#### Travail demandé
(a) Traduisez en anglais, s'il vous plaît, cette phrase du texte sur Yifat Merbl : « Le tournant est survenu lorsqu'elle a obtenu un score exceptionnel de 752 au test psychométrique israélien. »
(b) D'après le texte sur Yifat Merbl, les affirmations suivantes sont-elles exactes ? Répondez par oui ou par non, en citant à chaque fois les mots du texte qui tranchent.
(i) Yifat Merbl a obtenu son baccalauréat.
(ii) Elle a obtenu son doctorat à la Harvard Medical School en 2011.
(iii) Son TDAH a été découvert lorsqu'elle avait 43 ans.
(c) Poursuivez le texte sur Yifat Merbl à la suite de sa dernière phrase.

#### Section du document
*****
Nature a qualifié Yifat Merbl de "détective des peptides" pour avoir dévoilé cette activité antimicrobienne dissimulée au sein de protéines que les cellules dégradent normalement. Cette découverte ouvre des perspectives prometteuses pour le développement d'antibiotiques et de nouvelles approches thérapeutiques contre le cancer, à une époque où la résistance aux antibiotiques constitue une menace croissante.
Un parcours atypique marqué par l'exclusion
Pourtant, le chemin de Yifat Merbl vers l'excellence scientifique est loin d'être conventionnel, comme le rapporte la chaîne N12. Si son bureau est aujourd'hui orné de nombreux diplômes, elle n'a jamais obtenu de baccalauréat. Durant son adolescence, le système éducatif israélien n'a pas su l'intégrer : en seconde, on lui a dit qu'elle n'était pas faite pour le cursus académique, et en première, il a été décidé de ne pas la présenter aux examens du baccalauréat, y compris en chimie, un domaine dans lequel elle excelle aujourd'hui.
Elle a quitté l'école avec un profond sentiment d'échec et a enchaîné pendant des années les petits boulots. "On me considérait comme un potentiel gâché", confie-t-elle. Le tournant est survenu lorsqu'elle a obtenu un score exceptionnel de 752 au test psychométrique israélien.
A alors débuté un parcours universitaire impressionnant : des études de biologie computationnelle à l'université Bar-Ilan, suivies d'un doctorat en biologie des systèmes à la prestigieuse Harvard Medical School en 2011. Malgré sa réussite académique, un sentiment d'exclusion et la peur de l'échec l'ont accompagnée tout au long de son parcours.
Ce n'est qu'à 43 ans que Yifat Merbl a découvert qu'elle souffrait de trouble du déficit de l'attention avec hyperactivité (TDAH). "Si j'avais été diagnostiquée plus tôt, je me serais épargné bien des souffrances", témoigne-t-elle. Elle réalise aujourd'hui que sa vision différente de la réalité lui a peut-être permis de trouver des solutions scientifiques là où d'autres n'avaient pas cherché.
Reconstruire dans les décombres
L'année 2025 a été marquée par des défis considérables. Le 15 juin, deux missiles iraniens ont frappé l'Institut Weizmann, détruisant entièrement son laboratoire dans le bâtiment Wolfson. Environ 45 laboratoires ont été endommagés ou détruits lors de cette attaque, causant des dégâts estimés à 570 millions de dollars.
*****
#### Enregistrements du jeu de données
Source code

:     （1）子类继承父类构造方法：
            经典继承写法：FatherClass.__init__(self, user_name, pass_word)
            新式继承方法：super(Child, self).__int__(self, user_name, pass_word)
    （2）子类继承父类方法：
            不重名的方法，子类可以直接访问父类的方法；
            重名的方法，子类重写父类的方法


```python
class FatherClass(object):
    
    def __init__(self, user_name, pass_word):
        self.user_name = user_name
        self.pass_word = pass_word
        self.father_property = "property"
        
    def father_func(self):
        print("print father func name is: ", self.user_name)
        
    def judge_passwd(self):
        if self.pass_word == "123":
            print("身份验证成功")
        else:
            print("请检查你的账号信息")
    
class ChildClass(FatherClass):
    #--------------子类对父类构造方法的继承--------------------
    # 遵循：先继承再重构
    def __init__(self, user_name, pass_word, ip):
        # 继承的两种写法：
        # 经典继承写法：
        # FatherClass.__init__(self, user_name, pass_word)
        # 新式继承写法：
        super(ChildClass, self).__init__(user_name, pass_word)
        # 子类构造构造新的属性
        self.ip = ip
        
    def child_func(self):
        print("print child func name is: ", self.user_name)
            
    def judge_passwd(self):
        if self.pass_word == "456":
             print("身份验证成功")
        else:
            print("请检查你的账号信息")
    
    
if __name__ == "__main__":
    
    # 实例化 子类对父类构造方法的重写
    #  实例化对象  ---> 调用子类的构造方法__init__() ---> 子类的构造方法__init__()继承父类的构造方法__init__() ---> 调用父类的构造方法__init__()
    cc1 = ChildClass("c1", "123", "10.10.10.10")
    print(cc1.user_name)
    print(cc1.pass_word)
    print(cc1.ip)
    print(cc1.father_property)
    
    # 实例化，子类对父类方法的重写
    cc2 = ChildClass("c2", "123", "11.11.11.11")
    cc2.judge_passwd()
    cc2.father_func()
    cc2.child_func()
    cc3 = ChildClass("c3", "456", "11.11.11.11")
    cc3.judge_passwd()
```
*****
#### Liste des réponses
(a) The turning point came when she achieved an exceptional score of 752 on the Israeli psychometric test.

(b)
(i) Non : « elle n'a jamais obtenu de baccalauréat ».
(ii) Oui : « suivies d'un doctorat en biologie des systèmes à la prestigieuse Harvard Medical School en 2011 ».
(iii) Oui : « Ce n'est qu'à 43 ans que Yifat Merbl a découvert qu'elle souffrait de trouble du déficit de l'attention avec hyperactivité (TDAH) ».

(c)
Mais Yifat Merbl n'a pas baissé les bras. Chaussée de tongs, elle s'est précipitée dans le bâtiment en ruines pour tenter de sauver ce qui pouvait l'être, notamment en fermant les portes des congélateurs contenant des échantillons scientifiques irréplacables. Grâce au soutien de l'Institut Weizmann, qui a aidé à relocaliser une cinquantaine de laboratoires endommagés, son équipe est maintenant opérationnelle dans un laboratoire de biologie végétale voisin, avec du matériel récupéré et nouvellement acheté.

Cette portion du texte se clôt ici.